A summary of the issues raised in a session on “Innovations in education” at the Blavatnik School’s Challenges of Government Conference.
As the Co-Founder of Educación 2020, Chile, a movement that seeks to improve equity in Chilean education, Matías Reeves was positive about citizen participation in education. Educación 2020 has been successful in designing policies for education in Chile, creating a roadmap that is crucially supported by politicians, including Michelle Bachelet, who served as president of Chile from 2006-2010 [editor’s note: and she was re-elected to President on 15 December 2013]. The movement has also supported school principals and successfully mobilized across different groups in society.

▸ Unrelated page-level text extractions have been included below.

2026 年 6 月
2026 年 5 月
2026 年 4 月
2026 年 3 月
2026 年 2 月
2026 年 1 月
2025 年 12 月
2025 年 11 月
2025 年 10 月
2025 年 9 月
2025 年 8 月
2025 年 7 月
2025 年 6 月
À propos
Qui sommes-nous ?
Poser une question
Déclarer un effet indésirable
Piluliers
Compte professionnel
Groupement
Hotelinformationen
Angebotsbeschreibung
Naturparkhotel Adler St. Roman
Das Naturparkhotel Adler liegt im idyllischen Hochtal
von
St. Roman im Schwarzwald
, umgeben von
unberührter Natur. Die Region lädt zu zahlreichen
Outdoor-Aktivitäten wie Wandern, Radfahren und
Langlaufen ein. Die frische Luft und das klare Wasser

He pointed to the need for reform in the Chilean education system. Despite the seemingly successful implementation of the voucher system in Chile, under which schools receive direct payments based on attendance, the Chilean education system remains one of the most segregated in the world. The voucher system perpetuates segregation where poor students attend poorer schools and rich students attend wealthier schools.

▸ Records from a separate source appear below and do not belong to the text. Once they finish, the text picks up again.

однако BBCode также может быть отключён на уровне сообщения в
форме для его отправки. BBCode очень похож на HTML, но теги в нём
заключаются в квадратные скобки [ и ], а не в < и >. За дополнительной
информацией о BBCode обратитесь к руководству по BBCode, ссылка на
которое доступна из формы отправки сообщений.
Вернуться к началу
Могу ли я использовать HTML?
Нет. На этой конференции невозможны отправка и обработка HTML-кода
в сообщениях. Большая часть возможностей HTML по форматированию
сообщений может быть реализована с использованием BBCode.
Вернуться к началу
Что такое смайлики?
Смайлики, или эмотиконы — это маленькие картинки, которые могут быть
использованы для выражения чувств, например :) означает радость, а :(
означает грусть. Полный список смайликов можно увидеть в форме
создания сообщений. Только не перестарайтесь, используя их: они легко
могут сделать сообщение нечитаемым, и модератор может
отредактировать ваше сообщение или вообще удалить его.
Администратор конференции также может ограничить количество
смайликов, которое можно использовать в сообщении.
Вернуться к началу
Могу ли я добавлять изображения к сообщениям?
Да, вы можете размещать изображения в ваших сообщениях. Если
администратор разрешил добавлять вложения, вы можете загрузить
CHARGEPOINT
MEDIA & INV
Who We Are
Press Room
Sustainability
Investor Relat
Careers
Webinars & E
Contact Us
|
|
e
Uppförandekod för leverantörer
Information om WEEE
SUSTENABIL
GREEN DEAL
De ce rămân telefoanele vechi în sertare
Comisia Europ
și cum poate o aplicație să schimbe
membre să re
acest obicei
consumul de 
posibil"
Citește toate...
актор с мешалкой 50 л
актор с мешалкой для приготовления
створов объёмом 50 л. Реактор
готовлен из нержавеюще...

Matías believes that citizen participation is crucial to achieving reform – mobilizing citizens and empowering them with information to make government more accountable.
Pieter Serneels concentrated on answering the question: can people power make education more effective? His conclusion is that it is possible for people power to increase effectiveness in education, but we have to be careful in reaching this conclusion.

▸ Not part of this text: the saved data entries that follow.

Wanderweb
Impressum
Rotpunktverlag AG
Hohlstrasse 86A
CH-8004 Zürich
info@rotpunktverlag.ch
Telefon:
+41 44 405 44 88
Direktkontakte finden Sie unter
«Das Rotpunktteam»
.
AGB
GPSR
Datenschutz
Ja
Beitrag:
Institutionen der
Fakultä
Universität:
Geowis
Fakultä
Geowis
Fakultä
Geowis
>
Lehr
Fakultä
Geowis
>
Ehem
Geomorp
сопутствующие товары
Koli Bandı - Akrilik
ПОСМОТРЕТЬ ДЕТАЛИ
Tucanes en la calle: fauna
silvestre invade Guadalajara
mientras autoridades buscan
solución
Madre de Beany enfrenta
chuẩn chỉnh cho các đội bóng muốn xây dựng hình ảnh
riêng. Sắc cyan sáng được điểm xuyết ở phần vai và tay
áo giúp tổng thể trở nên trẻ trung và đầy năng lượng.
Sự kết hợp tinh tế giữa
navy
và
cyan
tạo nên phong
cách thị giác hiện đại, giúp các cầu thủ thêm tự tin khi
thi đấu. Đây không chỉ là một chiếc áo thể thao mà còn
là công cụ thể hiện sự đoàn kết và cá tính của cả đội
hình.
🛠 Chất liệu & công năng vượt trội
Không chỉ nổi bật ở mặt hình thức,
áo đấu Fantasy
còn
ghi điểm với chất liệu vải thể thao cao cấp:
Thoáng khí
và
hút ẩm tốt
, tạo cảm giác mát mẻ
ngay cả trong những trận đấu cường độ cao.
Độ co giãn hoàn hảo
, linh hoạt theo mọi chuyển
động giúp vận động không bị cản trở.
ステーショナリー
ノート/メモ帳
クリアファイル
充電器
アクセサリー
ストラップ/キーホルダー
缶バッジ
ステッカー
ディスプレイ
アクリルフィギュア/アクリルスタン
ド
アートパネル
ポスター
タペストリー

In his research, Pieter has focused on one of the core causes of failure in education, mainly, that schools don’t perform because of high absence rates among students and teachers. This is due to the “weakness of accountability mechanisms between school administrators, teachers and the communities.” He shared the findings from his research that developed a community-based monitoring intervention where parents were involved to monitor their child’s attendance.
The results of the intervention showed that monitoring by beneficiaries, what Pieter termed the ‘Silent Whisper Approach’ for mobilizing people power, does not necessarily improve effectiveness in education. Parents are not always the best interveners: they have limited time and they cannot always motivate their children because they too may be demotivated by the short-run low returns to education. This is the Achilles Heel of people power – that people themselves may be demotivated.
Pieter rather supports a gradual approach to involving people power that requires data to provide evidence, careful incentive design and time to let interventions settle in.